Question

Vertex of x^2-10x+30

Answer 1

We have: $f(x)=x^2-10x+30$

Method 1.

Use: $(*)\ \ \ \ \ (a-b)^2=a^2-2ab+b^2$

and the vertex form $f(x)=a(x-h)^2+k$

(h, k) - the coordinates of a vertex

$x^2-10x+30=x^2-2\cdot x\cdot5+30=\underbrace{x^2-2\cdot x\cdot5+5^2}_{(*)}-5^2+30\\\\=(x-5)^2+5\to h=5;\ k=5$

Answer: (5, 5)

Method 2.

For $f(x)=ax^2+bx+c$ the coordinates of a vertex (h, k) are equal

$h=\dfrac{-b}{2a};\ k=f(h)=\dfrac{-(b^2-4ac)}{4a}$

We have: $f(x)=x^2-10x+30\to a=1;\ b=-10;\ c=30$

Substitute:

$h=\dfrac{-(-10)}{2\cdot1}=\dfrac{10}{2}=5\\\\k=f(5)=5^2-10\cdot5+30=25-50+30=5$

Answer: (5, 5)

Answer 2

The easiest way to find the vertex is to convert this standard form equation into vertex form, which is y = a(x - h)^2 + k.

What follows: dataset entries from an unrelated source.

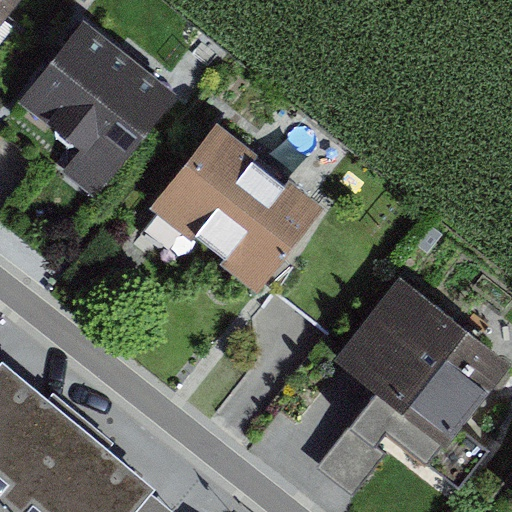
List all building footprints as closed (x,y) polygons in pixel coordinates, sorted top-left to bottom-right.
[(66,42),(14,106),(99,175),(151,111),(66,42)] [(229,113),(171,187),(278,270),(336,197),(229,113)] [(511,334),(415,258),(353,336),(462,421),(511,358),(511,334)] [(0,376),(0,511),(6,511),(73,433),(2,374),(0,376)] [(6,511),(126,511),(143,493),(73,433),(6,511)]
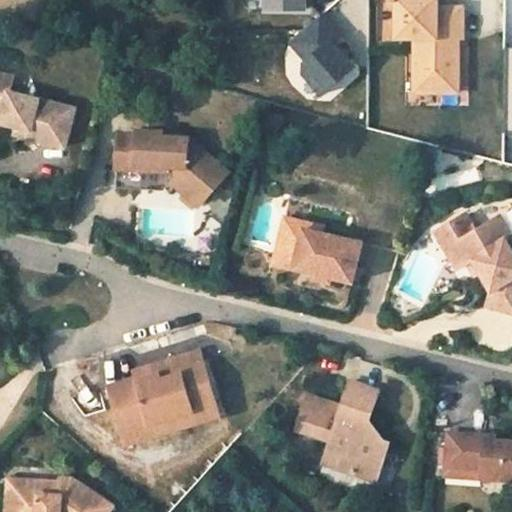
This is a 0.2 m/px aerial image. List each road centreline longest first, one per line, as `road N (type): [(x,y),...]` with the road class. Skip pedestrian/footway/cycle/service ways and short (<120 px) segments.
road 1 (residential): [(511,380),(141,294)]
road 2 (residential): [(141,294),(92,261),(0,240)]
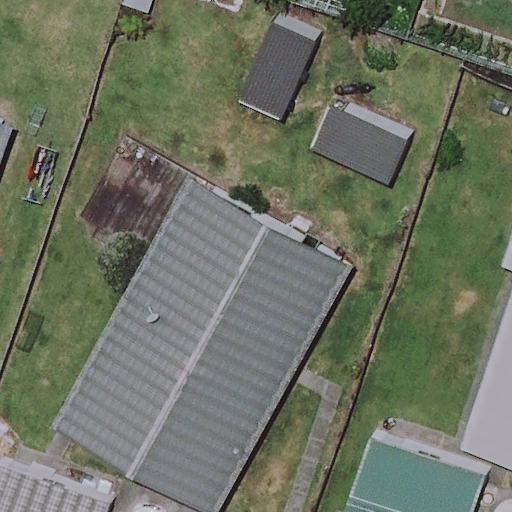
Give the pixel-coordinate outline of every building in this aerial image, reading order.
[(0,180),(19,116),(0,109),(0,180)] [(355,251),(197,168),(68,414),(226,498),(355,251)] [(511,263),(456,435),(511,453),(511,263)] [(485,511),(496,478),(378,439),(353,511),(485,511)] [(115,511),(123,491),(13,450),(0,486),(0,511),(115,511)]
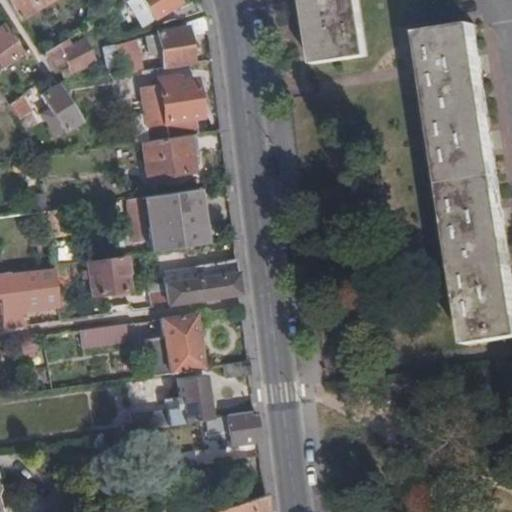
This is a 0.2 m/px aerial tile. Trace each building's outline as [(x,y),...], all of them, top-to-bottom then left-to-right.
[(4,0),(16,18),(30,10),(29,6),(38,0),(43,0),(4,0)] [(141,24),(147,21),(144,16),(149,13),(142,0),(126,0),(128,4),(126,5),(135,22),(139,20),(141,24)] [(176,18),(203,10),(196,0),(184,0),(179,2),(177,0),(142,0),(149,13),(144,16),(147,21),(171,8),(176,18)] [(358,0),(303,0),(306,20),(302,20),(304,38),(309,38),(313,64),(367,56),(358,0)] [(113,7),(105,12),(111,22),(119,18),(113,7)] [(187,27),(189,33),(207,31),(205,15),(187,20),(187,27)] [(473,24),(420,32),(468,344),(511,338),(511,267),(505,225),(511,224),(511,221),(510,207),(503,209),(493,150),(501,149),(498,131),(491,132),(483,74),(489,74),(486,55),(479,55),(473,24)] [(0,67),(15,58),(8,46),(15,41),(5,26),(0,28),(0,67)] [(163,66),(194,61),(189,33),(187,27),(158,30),(159,33),(153,34),(154,42),(159,42),(163,66)] [(37,53),(48,70),(59,64),(66,75),(96,61),(82,37),(60,48),(56,42),(37,53)] [(115,44),(125,72),(143,69),(130,39),(116,43),(115,44)] [(8,46),(15,58),(22,53),(15,41),(8,46)] [(105,48),(115,74),(125,72),(115,44),(105,48)] [(167,138),(189,135),(197,133),(195,117),(200,116),(196,81),(179,83),(179,78),(159,80),(160,85),(141,87),(147,124),(165,122),(167,138)] [(62,132),(80,121),(57,84),(40,95),(53,116),(48,118),(51,123),(55,121),(62,132)] [(19,95),(6,102),(14,116),(28,109),(19,95)] [(165,122),(147,124),(149,140),(167,138),(165,122)] [(149,140),(142,141),(148,177),(194,171),(189,135),(167,138),(149,140)] [(198,188),(146,196),(152,251),(206,243),(198,188)] [(31,196),(33,212),(36,212),(45,211),(44,195),(31,196)] [(128,289),(124,255),(86,260),(91,295),(128,289)] [(239,294),(235,258),(193,266),(193,270),(162,274),(164,289),(147,291),(149,307),(239,294)] [(66,263),(53,265),(54,276),(56,285),(69,284),(66,263)] [(0,272),(0,296),(39,291),(42,309),(58,307),(56,285),(54,276),(49,277),(47,269),(9,274),(9,271),(0,272)] [(1,311),(3,329),(24,325),(23,309),(1,311)] [(161,370),(161,372),(201,367),(194,312),(159,317),(161,335),(145,337),(150,371),(161,370)] [(102,326),(105,339),(128,336),(127,322),(102,326)] [(102,326),(77,329),(80,344),(105,339),(102,326)] [(249,372),(247,359),(223,363),(224,376),(249,372)] [(206,416),(209,416),(203,373),(177,377),(179,395),(173,396),(175,407),(165,408),(165,413),(144,416),(144,425),(153,424),(206,416)] [(257,439),(253,409),(209,416),(206,416),(208,426),(227,424),(231,444),(257,439)] [(144,425),(144,416),(132,417),(133,427),(144,425)] [(195,449),(159,454),(162,468),(197,463),(195,449)] [(266,511),(264,493),(209,511),(266,511)]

Firstly, put x^2 - 10x into parentheses: y = (x^2 - 10x) + 30

Next, we want to make what's inside the parentheses a perfect square. To do that, we need to divide the x coefficient by 2 and square it. In this case, the result is 25. Add 25 inside the parentheses and subtract 25 outside of the parentheses: y = (x^2 - 10x + 25) + 30 - 25

Next, factor what's inside the parentheses and combine like terms outside of the parentheses, and your vertex form is: y = (x - 5)^2 + 5.

Now going back to the formula of the vertex form, y = a(x - h)^2 + k, the vertex is (h,k). Using our vertex equation, we can see that the vertex is (5,5).